## THE DATA

_ _ _ _

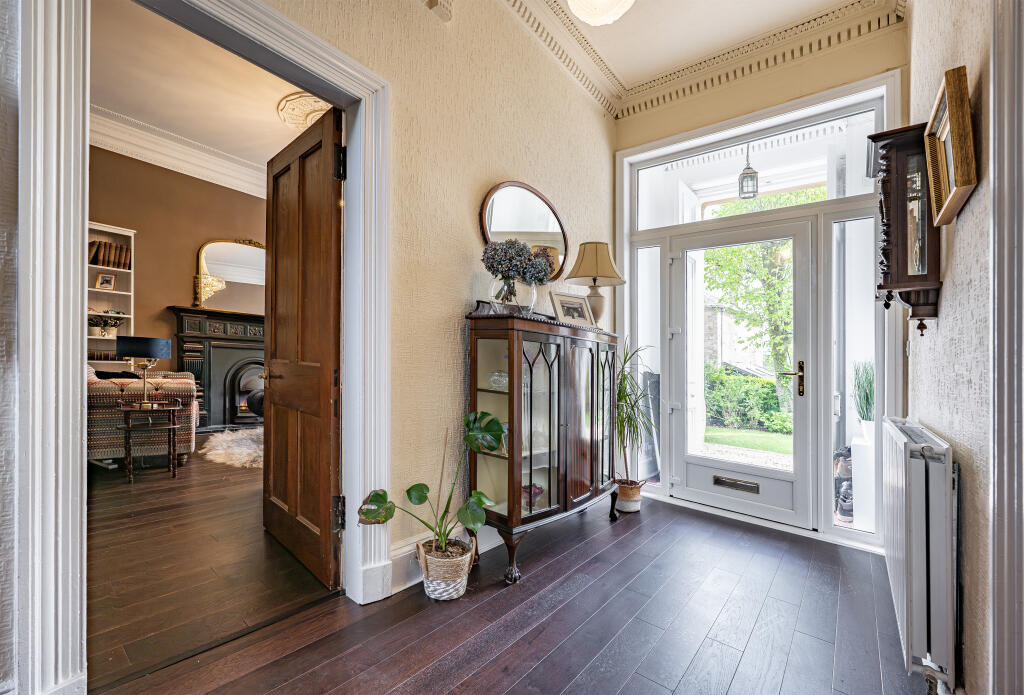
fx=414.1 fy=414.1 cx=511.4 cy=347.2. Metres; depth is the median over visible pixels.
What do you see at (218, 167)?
crown molding
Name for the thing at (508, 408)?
display cabinet
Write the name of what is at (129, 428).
side table
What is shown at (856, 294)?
side window
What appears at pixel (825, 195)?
transom window
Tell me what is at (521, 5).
crown molding
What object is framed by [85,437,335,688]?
living room floor
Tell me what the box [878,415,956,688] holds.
radiator
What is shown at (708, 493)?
front door
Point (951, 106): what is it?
picture frame
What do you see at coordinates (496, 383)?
glass bowl
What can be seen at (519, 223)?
oval mirror
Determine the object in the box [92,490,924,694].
floor
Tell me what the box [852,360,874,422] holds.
potted grass
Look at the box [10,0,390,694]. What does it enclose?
door frame
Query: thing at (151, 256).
living room wall
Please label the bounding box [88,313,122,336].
potted plant
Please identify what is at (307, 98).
ceiling medallion
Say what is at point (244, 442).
fur rug
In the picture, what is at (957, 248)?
right wall
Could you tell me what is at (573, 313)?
picture frame
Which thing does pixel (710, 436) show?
lawn
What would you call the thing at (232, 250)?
mantel mirror
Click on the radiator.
(913, 507)
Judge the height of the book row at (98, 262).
0.281 m
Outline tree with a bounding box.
[707,211,795,418]
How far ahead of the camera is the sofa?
3.58 m
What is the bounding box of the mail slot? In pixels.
[712,475,760,493]
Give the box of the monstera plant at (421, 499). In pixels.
[354,409,505,559]
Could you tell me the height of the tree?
5.653 m
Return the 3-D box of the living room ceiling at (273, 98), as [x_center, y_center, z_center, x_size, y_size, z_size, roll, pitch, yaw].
[-2.548,-2.492,3.594,4.974,0.131,4.518,0,-1,39]
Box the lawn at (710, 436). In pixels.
[701,425,793,458]
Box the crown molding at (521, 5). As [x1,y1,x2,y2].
[500,0,898,118]
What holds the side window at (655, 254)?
in the front wall at (807, 69)
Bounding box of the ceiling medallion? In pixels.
[275,91,330,129]
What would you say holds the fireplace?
attached to the living room wall at (151, 256)
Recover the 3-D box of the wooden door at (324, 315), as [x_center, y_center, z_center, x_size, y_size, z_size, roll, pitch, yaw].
[-1.143,-0.010,2.236,0.164,2.267,0.881,1,-1,-44]
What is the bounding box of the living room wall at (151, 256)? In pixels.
[86,144,267,385]
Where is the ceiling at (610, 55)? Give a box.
[513,0,852,91]
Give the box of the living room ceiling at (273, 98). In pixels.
[90,0,319,188]
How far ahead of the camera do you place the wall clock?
1.66 m
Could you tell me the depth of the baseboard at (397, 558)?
2.07 m
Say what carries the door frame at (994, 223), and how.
attached to the right wall at (957, 248)
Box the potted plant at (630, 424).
[613,341,657,482]
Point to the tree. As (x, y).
(777, 327)
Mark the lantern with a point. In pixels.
(754, 173)
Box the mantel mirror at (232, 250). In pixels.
[194,238,266,312]
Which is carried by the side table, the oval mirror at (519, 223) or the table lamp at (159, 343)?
the table lamp at (159, 343)
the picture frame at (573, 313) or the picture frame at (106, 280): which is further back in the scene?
the picture frame at (106, 280)
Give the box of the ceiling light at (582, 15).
[567,0,634,26]
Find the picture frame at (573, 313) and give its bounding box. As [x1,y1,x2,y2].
[549,291,594,326]
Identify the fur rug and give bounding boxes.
[198,425,264,469]
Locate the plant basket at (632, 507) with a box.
[614,479,644,512]
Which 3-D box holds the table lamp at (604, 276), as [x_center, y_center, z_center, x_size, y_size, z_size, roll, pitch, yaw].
[0.596,-0.435,2.988,0.404,0.621,0.401,0,-1,39]
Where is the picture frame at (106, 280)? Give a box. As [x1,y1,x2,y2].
[95,272,115,290]
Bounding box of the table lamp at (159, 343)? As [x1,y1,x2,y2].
[116,337,170,405]
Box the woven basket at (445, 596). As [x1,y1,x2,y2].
[416,536,474,599]
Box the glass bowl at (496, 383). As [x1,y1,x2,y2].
[488,369,507,389]
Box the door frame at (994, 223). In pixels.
[990,0,1023,694]
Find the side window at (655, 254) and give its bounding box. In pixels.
[632,243,664,493]
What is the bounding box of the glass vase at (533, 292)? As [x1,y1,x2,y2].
[487,276,537,314]
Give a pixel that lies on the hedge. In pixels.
(773, 396)
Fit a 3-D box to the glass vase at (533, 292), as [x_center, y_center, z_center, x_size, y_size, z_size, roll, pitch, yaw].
[0.006,-0.267,2.302,0.287,0.237,0.293,0,-1,39]
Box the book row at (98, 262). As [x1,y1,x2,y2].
[88,239,131,269]
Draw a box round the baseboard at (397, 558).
[387,524,499,594]
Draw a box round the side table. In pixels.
[116,398,184,482]
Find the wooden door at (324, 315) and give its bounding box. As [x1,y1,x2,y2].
[262,107,343,587]
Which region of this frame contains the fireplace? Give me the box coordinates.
[167,306,265,429]
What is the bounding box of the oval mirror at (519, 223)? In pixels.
[479,180,568,280]
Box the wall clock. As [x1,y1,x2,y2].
[867,123,942,332]
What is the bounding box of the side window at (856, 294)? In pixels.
[827,215,879,539]
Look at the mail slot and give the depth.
2.97 m
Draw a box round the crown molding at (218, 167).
[91,106,268,199]
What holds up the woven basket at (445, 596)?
on the floor at (582, 594)
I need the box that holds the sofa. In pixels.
[86,366,199,468]
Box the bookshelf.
[85,222,133,369]
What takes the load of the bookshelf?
on the living room floor at (254, 497)
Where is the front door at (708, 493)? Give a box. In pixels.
[667,213,816,529]
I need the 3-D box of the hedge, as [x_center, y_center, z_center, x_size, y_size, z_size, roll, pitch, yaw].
[5.203,1.075,7.925,4.959,1.274,0.917,0,-1,39]
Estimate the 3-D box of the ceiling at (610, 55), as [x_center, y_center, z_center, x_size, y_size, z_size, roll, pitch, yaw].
[0.455,-2.224,1.287,2.889,0.121,4.358,0,-1,39]
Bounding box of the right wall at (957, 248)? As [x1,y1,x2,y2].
[907,0,1013,694]
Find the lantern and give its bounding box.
[738,146,758,199]
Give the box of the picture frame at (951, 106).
[924,65,977,225]
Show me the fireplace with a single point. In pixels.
(244, 325)
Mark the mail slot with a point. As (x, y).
(726, 483)
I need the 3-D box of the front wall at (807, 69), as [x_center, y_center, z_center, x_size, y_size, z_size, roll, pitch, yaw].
[1.711,-0.531,3.102,2.070,3.498,0.247,0,-1,39]
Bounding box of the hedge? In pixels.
[704,366,792,432]
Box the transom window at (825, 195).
[633,99,884,231]
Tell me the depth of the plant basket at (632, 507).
3.02 m
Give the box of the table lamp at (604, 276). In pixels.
[565,242,625,325]
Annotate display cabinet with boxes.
[466,307,621,584]
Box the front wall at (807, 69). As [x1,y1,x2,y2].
[614,31,907,548]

_ _ _ _

In the material above, find the line with "Tell me the depth of the plant"; then copy it and every line after it, exactly, through the end.

Tell me the depth of the plant basket at (632, 507).
3.02 m
Give the box of the table lamp at (604, 276). In pixels.
[565,242,625,325]
Annotate display cabinet with boxes.
[466,307,621,584]
Box the front wall at (807, 69). As [x1,y1,x2,y2].
[614,31,907,548]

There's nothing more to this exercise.